Figure 5 shows VSUMM AT and its user summary #1 for the video A New Horizon, segment 4 where it contains 13 AT frames and 6 GT frames, in which the green arrows show the 5 corresponding matches (such as region map, pipeline, pumping plant, reservoir and agricultural land) between AT and GT. On the other hand, Fig. 6 shows VGRAPH AT and its user summary #5 for the video America’s New Frontier, segment 4 which contains 7 AT frames and 7 GT frames, in which the green arrows show the 5 corresponding matches (such as man with texts, sea floor geology, person pointing with pen, rocks & mountainscape geology and gloria image) between AT and GT. Even though the first frame of AT and GT in Fig. 6 appears to be similar at first sight to human eye, actually there is a slight variation of those frames, in the position of the man operating the ship. Our method detects successfully even this slight variation of position and considers those frames as distinct ones, rather than matched ones, thus providing reliable measurement of the performance of various video summary techniques.

To have an overall evaluation of the effectiveness of our method, we present the relative performance of different video summary techniques with some of the previous studies over the same dataset in Table 2. It can be seen that the mean F-measure of different techniques achieved by our proposed method is usually low, except for VSUMM. This means that the existing video summary techniques may not perform as well as expected. This is because our method discarded the false similarity matched frames between AT and GT, and thus provide more realistic evaluation of the performance of the video summary techniques. Such finding will be helpful for future researchers to investigate and develop more advanced techniques.

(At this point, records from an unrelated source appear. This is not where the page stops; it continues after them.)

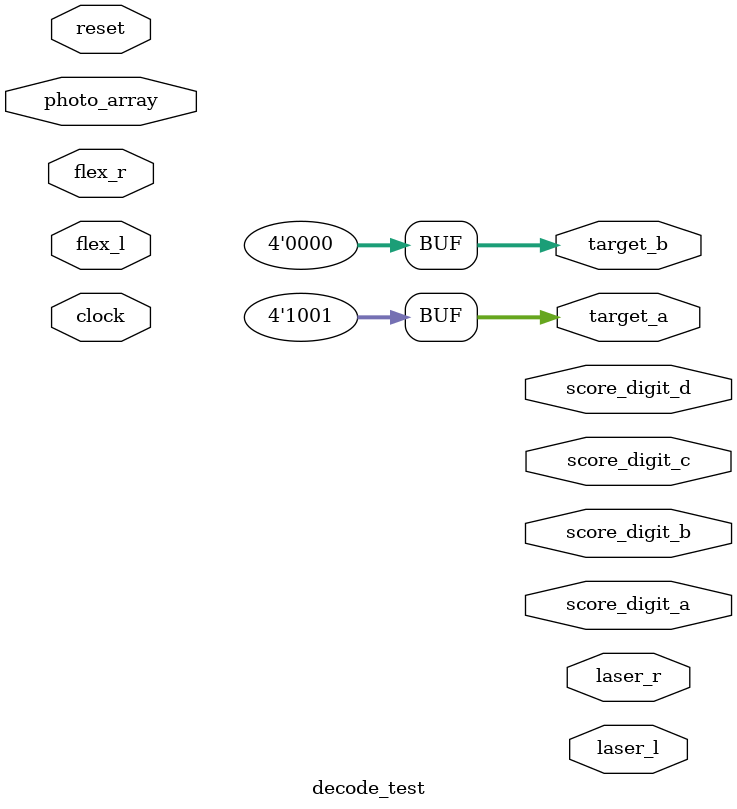
<source format=v>
module decode_test (clock, reset, photo_array, flex_r, flex_l, laser_r, laser_l, target_a, target_b, 
								score_digit_a, score_digit_b, score_digit_c, score_digit_d);
								
	input clock, reset, flex_l, flex_r;
	input [9:0] photo_array; // todo
	
	output laser_r, laser_l;
	output [3:0] target_a, target_b; // todo
	output [6:0] score_digit_a, score_digit_b, score_digit_c, score_digit_d;
	
	assign target_a = 4'd9;
	assign target_b = 4'd0;
	
endmodule

</source>
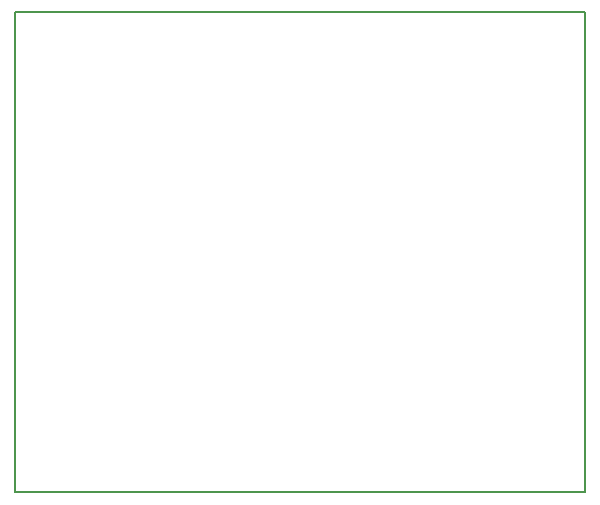
<source format=gko>
%FSLAX25Y25*%
%MOIN*%
G04 EasyPC Gerber Version 18.0.8 Build 3632 *
%ADD10C,0.00500*%
X0Y0D02*
D02*
D10*
X250Y45750D02*
X190250D01*
Y205750*
X250*
Y45750*
X0Y0D02*
M02*

</source>
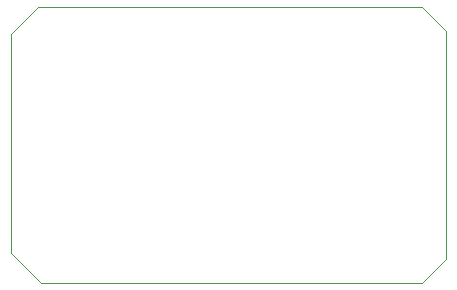
<source format=gbr>
%TF.GenerationSoftware,KiCad,Pcbnew,5.1.10-88a1d61d58~89~ubuntu20.04.1*%
%TF.CreationDate,2021-12-18T07:17:50+01:00*%
%TF.ProjectId,PowerBankAlwaysActive,506f7765-7242-4616-9e6b-416c77617973,rev?*%
%TF.SameCoordinates,Original*%
%TF.FileFunction,Profile,NP*%
%FSLAX46Y46*%
G04 Gerber Fmt 4.6, Leading zero omitted, Abs format (unit mm)*
G04 Created by KiCad (PCBNEW 5.1.10-88a1d61d58~89~ubuntu20.04.1) date 2021-12-18 07:17:50*
%MOMM*%
%LPD*%
G01*
G04 APERTURE LIST*
%TA.AperFunction,Profile*%
%ADD10C,0.050000*%
%TD*%
G04 APERTURE END LIST*
D10*
X24362000Y-45498000D02*
X21822000Y-42958000D01*
X56620000Y-45498000D02*
X24362000Y-45498000D01*
X58652000Y-43466000D02*
X56620000Y-45498000D01*
X58652000Y-24162000D02*
X58652000Y-43466000D01*
X56620000Y-22130000D02*
X58652000Y-24162000D01*
X55096000Y-22130000D02*
X56620000Y-22130000D01*
X54334000Y-22130000D02*
X55096000Y-22130000D01*
X24108000Y-22130000D02*
X54334000Y-22130000D01*
X21822000Y-24416000D02*
X24108000Y-22130000D01*
X21822000Y-42958000D02*
X21822000Y-24416000D01*
M02*

</source>
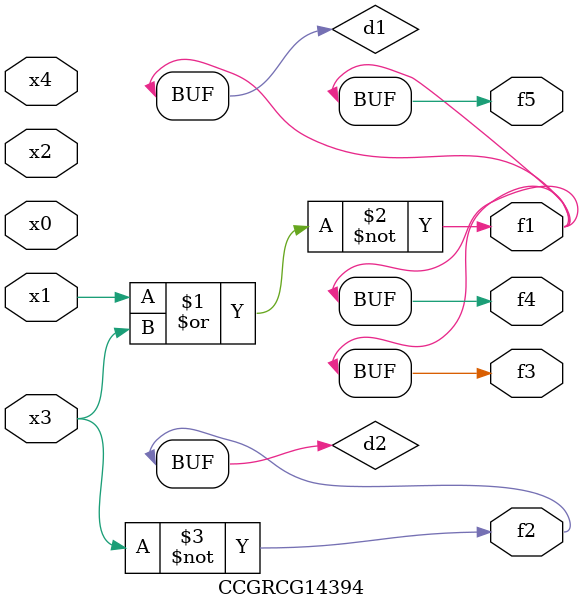
<source format=v>
module CCGRCG14394(
	input x0, x1, x2, x3, x4,
	output f1, f2, f3, f4, f5
);

	wire d1, d2;

	nor (d1, x1, x3);
	not (d2, x3);
	assign f1 = d1;
	assign f2 = d2;
	assign f3 = d1;
	assign f4 = d1;
	assign f5 = d1;
endmodule

</source>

Table 2. The F-measure in percentage (%) of different video summary technique reported in the literature
Table 3. The results of kernel size effect on the performance measurement of VSUMM AT against User Summary #5

3.2 Computational Efficiency

From the quantitative comparison in Table 1 we can notice that the window sizes \(3 \times 3\) and \(11 \times 11\) perform almost equally effective in terms of accuracy but the average computational time for \(3 \times 3\) window size was 1 min and 38 s whereas \(11 \times 11\) window size took 4 min and 26 s, increasing computational time by 171%. On the other hand considering the spatial relationship of all the pixels for 50 videos, it took nearly 3 h for VSUMM AT with User summary #5. It achieves almost similar accuracy as \(3 \times 3\) window size as shown in Table 3. Therefore to evaluate a single technique with all the 5 different user summaries, \(n \times n\) window size would take nearly 15 h. This is almost intolerable. Thus we chose \(3 \times 3\) window size as optimal, due to its accuracy and speed performance.

4 Conclusions

This paper has proposed a novel approach for the evaluation of automatic video summaries where the distance between the two frames are measured using EIMED. Due to the property of considering the spatial relationship between pixels, IMED is a preferred distance measure for images. EIMED considers only the neighboring pixels centered at the pixel of interest, rather than all the pixels, and thus gain computational efficiency. A comparative study based on a publicly accessible dataset shows that such distance did not sacrifice much in performance measurement, but gain significant computational efficiency. Based on the proposed method, our study showed that the existing techniques may not perform as well as expected, due to the crop up of false matched frames between AT and GT. Furthermore, our study also produced a new ranking of the existing video summary techniques. Such findings will be useful for future researchers to develop more advanced techniques and carry out comparative studies among those different techniques.